Your instructions:
Output exactly the lines below, starting with the line that has "the green shrub at (x=251, y=267) 27.66 -4.94" and going on through the line that has "the house at (x=309, y=213) 306.78 +5.33", both included, and no other lines.

[Recorded data]
**********
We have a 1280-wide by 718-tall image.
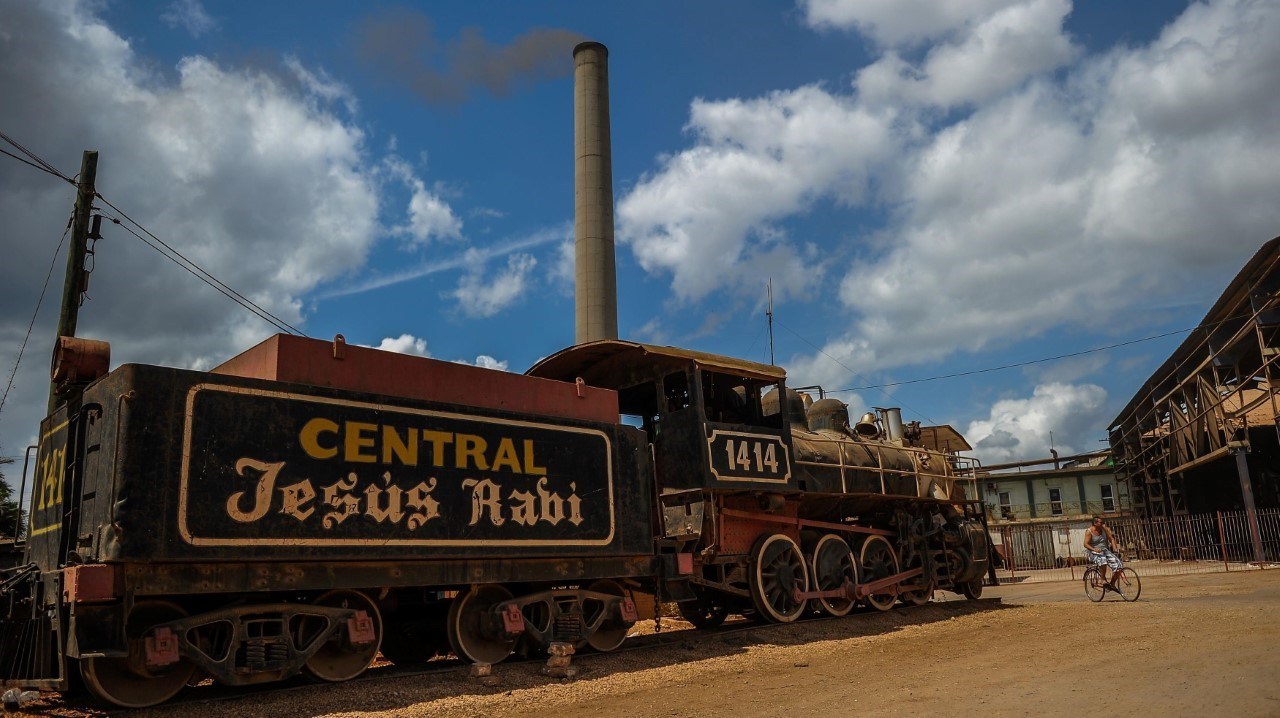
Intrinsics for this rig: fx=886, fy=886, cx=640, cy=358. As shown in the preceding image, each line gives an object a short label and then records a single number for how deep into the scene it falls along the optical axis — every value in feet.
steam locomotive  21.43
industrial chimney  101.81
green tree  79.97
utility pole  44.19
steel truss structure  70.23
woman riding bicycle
**********
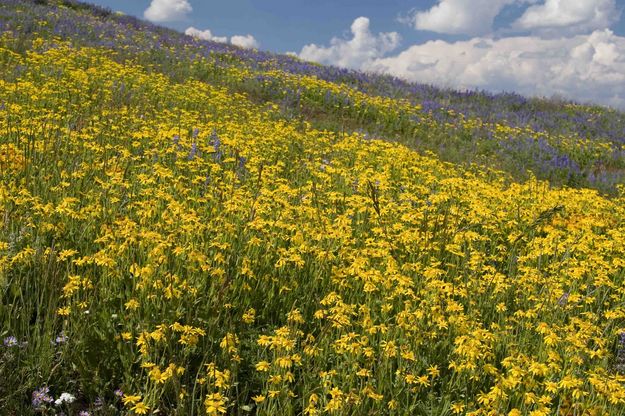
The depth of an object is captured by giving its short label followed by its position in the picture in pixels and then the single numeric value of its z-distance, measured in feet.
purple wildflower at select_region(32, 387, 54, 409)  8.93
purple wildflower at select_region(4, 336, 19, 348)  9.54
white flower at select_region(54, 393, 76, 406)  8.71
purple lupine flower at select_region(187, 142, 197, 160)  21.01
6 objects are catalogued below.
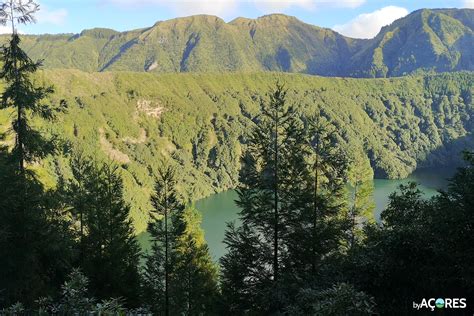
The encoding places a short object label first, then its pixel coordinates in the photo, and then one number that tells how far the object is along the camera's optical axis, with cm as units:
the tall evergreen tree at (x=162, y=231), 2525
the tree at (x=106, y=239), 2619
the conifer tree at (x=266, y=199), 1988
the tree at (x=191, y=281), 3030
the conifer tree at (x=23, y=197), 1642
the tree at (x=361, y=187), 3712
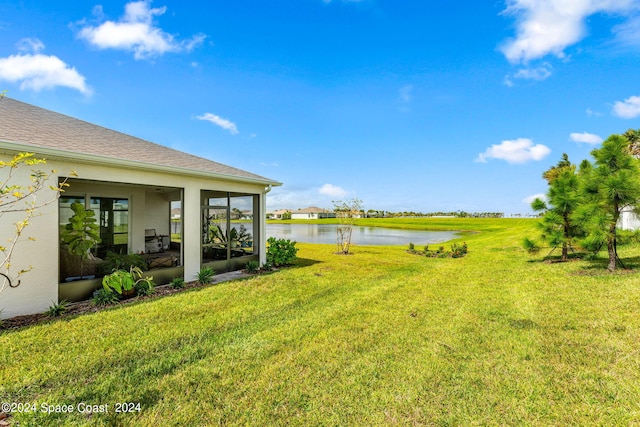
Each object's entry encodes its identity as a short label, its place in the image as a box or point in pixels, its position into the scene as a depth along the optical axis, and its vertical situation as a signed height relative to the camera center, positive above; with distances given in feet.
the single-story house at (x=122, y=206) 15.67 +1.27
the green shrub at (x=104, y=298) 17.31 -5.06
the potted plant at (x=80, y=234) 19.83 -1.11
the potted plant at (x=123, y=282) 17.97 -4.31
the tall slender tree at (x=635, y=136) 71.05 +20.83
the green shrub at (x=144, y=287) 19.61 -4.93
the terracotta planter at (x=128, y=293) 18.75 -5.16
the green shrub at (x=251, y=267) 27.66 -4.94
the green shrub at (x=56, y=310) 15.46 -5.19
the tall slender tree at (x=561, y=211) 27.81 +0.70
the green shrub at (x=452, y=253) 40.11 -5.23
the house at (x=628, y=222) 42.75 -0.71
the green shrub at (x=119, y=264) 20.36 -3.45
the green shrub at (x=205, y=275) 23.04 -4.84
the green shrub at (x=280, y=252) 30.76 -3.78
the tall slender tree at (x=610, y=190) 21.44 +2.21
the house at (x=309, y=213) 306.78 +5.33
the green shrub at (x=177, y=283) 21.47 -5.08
**********
Your solution:
the green shrub at (x=251, y=267) 27.66 -4.94
the green shrub at (x=56, y=310) 15.46 -5.19
the tall slender tree at (x=561, y=211) 27.81 +0.70
the green shrub at (x=452, y=253) 40.11 -5.23
the house at (x=628, y=222) 42.75 -0.71
the green shrub at (x=119, y=264) 20.36 -3.45
the green shrub at (x=205, y=275) 23.04 -4.84
the green shrub at (x=280, y=252) 30.76 -3.78
the tall slender tree at (x=610, y=190) 21.44 +2.21
the house at (x=309, y=213) 306.78 +5.33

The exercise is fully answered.